Amazon ha replicato a queste affermazioni sottolineando il suo impegno nel campo delle energie rinnovabili, della retribuzione dei dipendenti e della sicurezza sul posto di lavoro.

Un portavoce dell'azienda ha dichiarato: "Siamo orgogliosi della retribuzione competitiva, dei benefit completi e dell'esperienza lavorativa coinvolgente e sicura che offriamo ai nostri team".

Amazon afferma di essere il più grande acquirente di energia rinnovabile a livello globale, con il suo consumo di elettricità del 2022 compensato interamente da fonti rinnovabili. Nel Regno Unito, l'azienda afferma che la paga iniziale è di almeno £ 28.000 all'anno per turni di quattro giorni alla settimana.

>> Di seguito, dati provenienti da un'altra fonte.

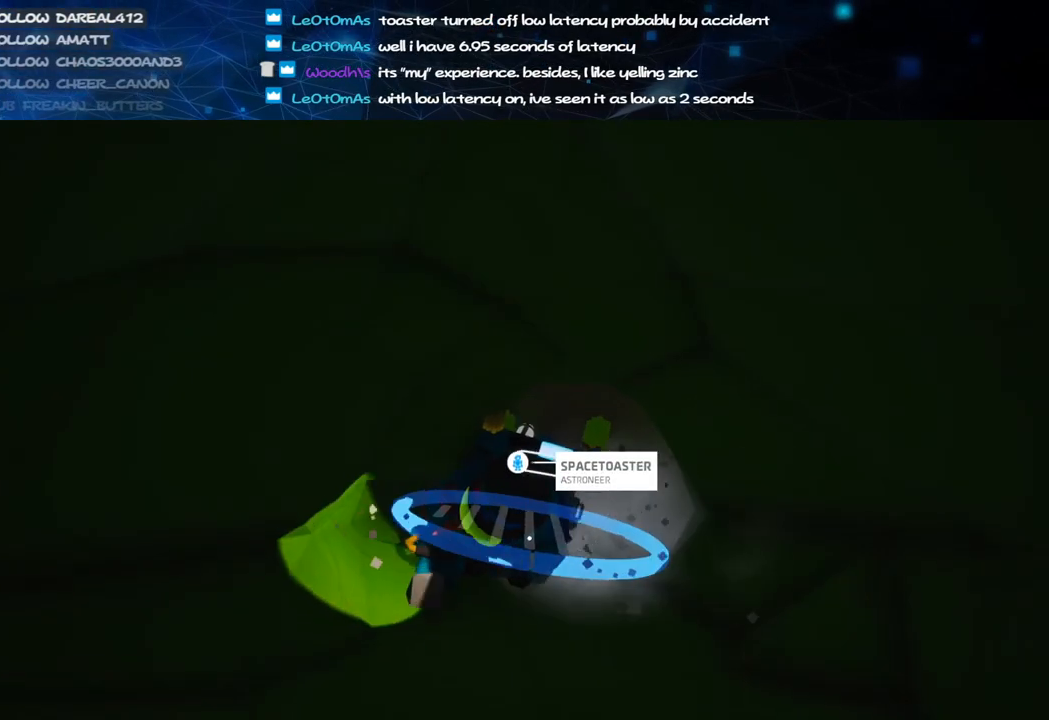
{"keys": ["c", "d"], "mouse": ["left"], "events": [[120, "w", "down"], [260, "w", "up"], [460, "d", "down"]]}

Tuttavia, i critici sostengono che le azioni di Amazon non sono all'altezza dei suoi obiettivi ambientali e di benessere dei lavoratori.

I dipendenti di Amazon per la giustizia climatica hanno sottolineato che l'azienda non ha obiettivi intermedi per raggiungere l'obiettivo di emissioni nette pari a zero entro il 2040, con emissioni di carbonio in aumento del 34,5% dal 2019.

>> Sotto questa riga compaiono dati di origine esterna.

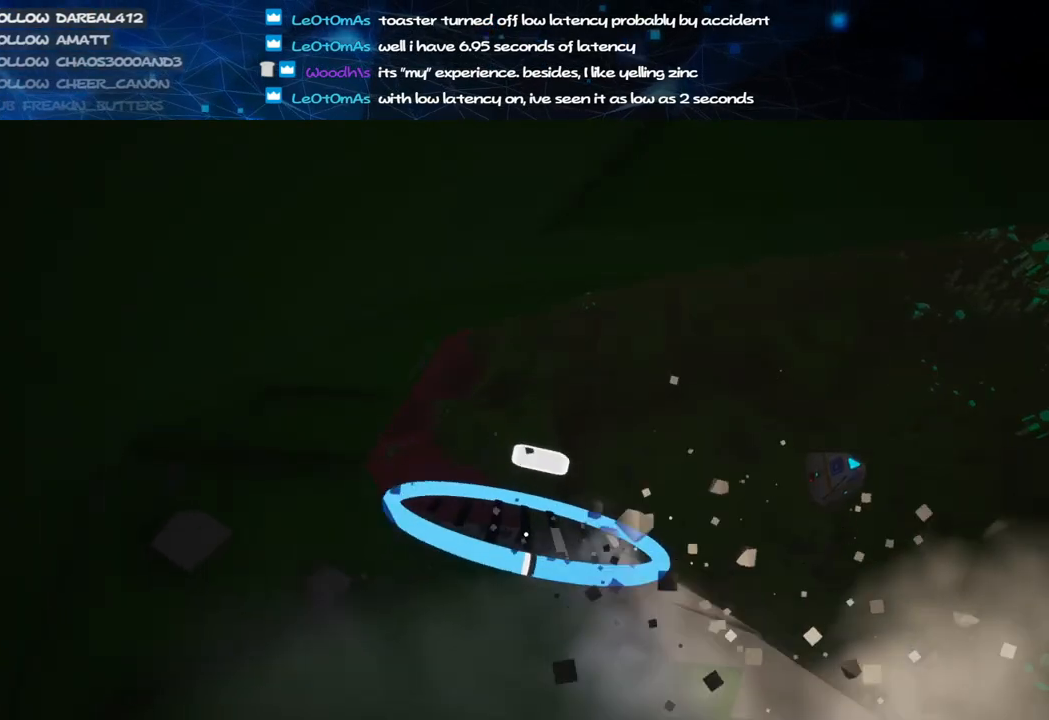
{"keys": ["c", "w"], "mouse": ["left"], "events": [[200, "d", "up"], [320, "w", "down"]]}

Continua la battaglia per il riconoscimento dell'Unione

Nel magazzino Amazon di Coventry, all'inizio di quest'anno, una votazione per il riconoscimento del sindacato è stata respinta di misura.

Nonostante questa battuta d'arresto, il Trade Union Congress (TUC) si è impegnato a continuare la lotta.

Con l'avvicinarsi del Black Friday, le proteste globali sottolineano la crescente resistenza alle pratiche commerciali di Amazon.

Lavoratori e attivisti sono determinati a premere per riforme a lungo termine che garantiscano un trattamento equo, una tassazione equa e un futuro sostenibile.